Il se tourna, la figure troublée, et s’arrêta, les yeux
baissés :
– Que veux-tu ?
– Pomino ! répétai-je plus fort, en le secouant par
une épaule et en riant de sa moue. Est-ce sérieux ?
Oh ! ingratitude humaine ! Il m’en voulait par
surcroît. Pomino m’en voulait de la trahison dont j’étais coupable
envers lui. Et je ne réussis pas à le convaincre que, au contraire,
c’était lui qui m’avait trahi, et qu’il aurait dû me remercier.
J’étais encore comme ivre de cette mauvaise gaieté qui s’était
emparée de moi depuis que je m’étais regardé au miroir.
– Vois-tu ces égratignures ? lui dis-je. C’est elle
qui me les a faites !
– Ro… c’est-à-dire ta femme ?
– Sa mère !
Et je lui racontai comment et pourquoi. Il sourit, mais
sobrement.

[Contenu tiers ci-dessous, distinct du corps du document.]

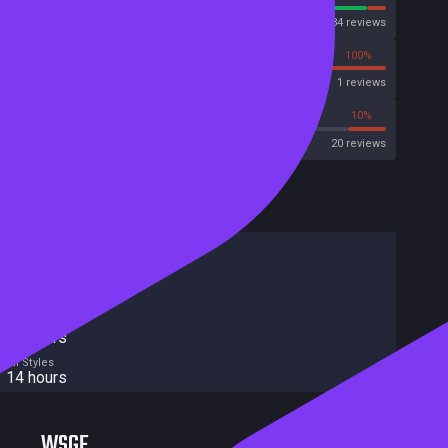
Steam
171234 reviews
0%
100%
Metascore
1 reviews
65%
10%
Metacritic User Score
20 reviews
HowLongToBeat
Main Story
11 hours
Main + Sides
15 hours
Completionist
21 hours
All Styles
14 hours
WSGF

Peut-être pensa-t-il qu’elle ne les lui aurait pas
faites, à lui, ces égratignures, la veuve Pescatore : sa
situation était bien différente de la mienne, et il avait un autre
caractère et un autre cœur que moi.
Il me vint alors la tentation de lui demander pourquoi, s’il en
avait tant de deuil, il n’avait pas épousé Romilda à temps, en
prenant au besoin son vol avec elle, comme je le lui avais
conseillé, avant que, par sa ridicule timidité ou par son
indécision, je fusse tombé dans le malheur de m’en amouracher.
J’avais encore bien des choses à lui dire, dans la surexcitation où
je me trouvais ; mais je me contins. Je lui demandai
seulement, en lui tendant la main, qui il fréquentait, ces
jours-ci.
– Personne ! soupira-t-il alors. Personne ! Je
m’ennuie mortellement.
– Marie-toi, mon ami ! Lui dis-je. Tu verras comme on
a du plaisir !
Mais il secoua la tête, sérieusement, les yeux clos, et leva une
main :
– Jamais ! jamais plus !
– Bravo ! Pomino, persévère ! Si tu désires de la
compagnie, je suis à ta disposition, même pour toute la nuit, si tu
veux.
Et je lui exposai la situation désespérée où je me trouvais.
Pomino s’émut, en véritable ami, et m’offrit le peu d’argent qu’il
avait sur lui. Je le remerciai de tout cœur et je lui dis que cette
aide ne m’aurait servi à rien : le jour d’après, ç’aurait été
tout comme. Il me fallait une place.
– Attends ! s’écria alors Pomino. Tu sais que mon père
est maintenant au Municipe ?
– Non. Mais je l’imagine.
– Assesseur communal pour l’instruction publique.
– Cela, je ne l’aurais pas imaginé !
– Hier soir à dîner… Attends ! Tu connais
Romitelli ?
– Non.
– Comment non ! Celui qui est là-bas, à la
bibliothèque Boccamazza. Il est sourd, presque aveugle, tombé en
enfance et ne se tient plus sur ses jambes.